Among the records below, find the line that has "Hohe Standards"; from there, give the lines again exactly, and stop after the line that has "Harmonie für Körper und Geist".

━━━

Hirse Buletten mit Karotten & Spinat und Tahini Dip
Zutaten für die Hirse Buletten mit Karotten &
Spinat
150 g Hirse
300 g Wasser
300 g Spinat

━━━

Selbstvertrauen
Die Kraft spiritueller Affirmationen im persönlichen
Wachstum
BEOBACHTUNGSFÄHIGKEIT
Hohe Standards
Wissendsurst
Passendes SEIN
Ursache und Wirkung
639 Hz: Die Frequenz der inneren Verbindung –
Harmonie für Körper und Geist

━━━

*Result below*.
Hohe Standards
Wissendsurst
Passendes SEIN
Ursache und Wirkung
639 Hz: Die Frequenz der inneren Verbindung –
Harmonie für Körper und Geist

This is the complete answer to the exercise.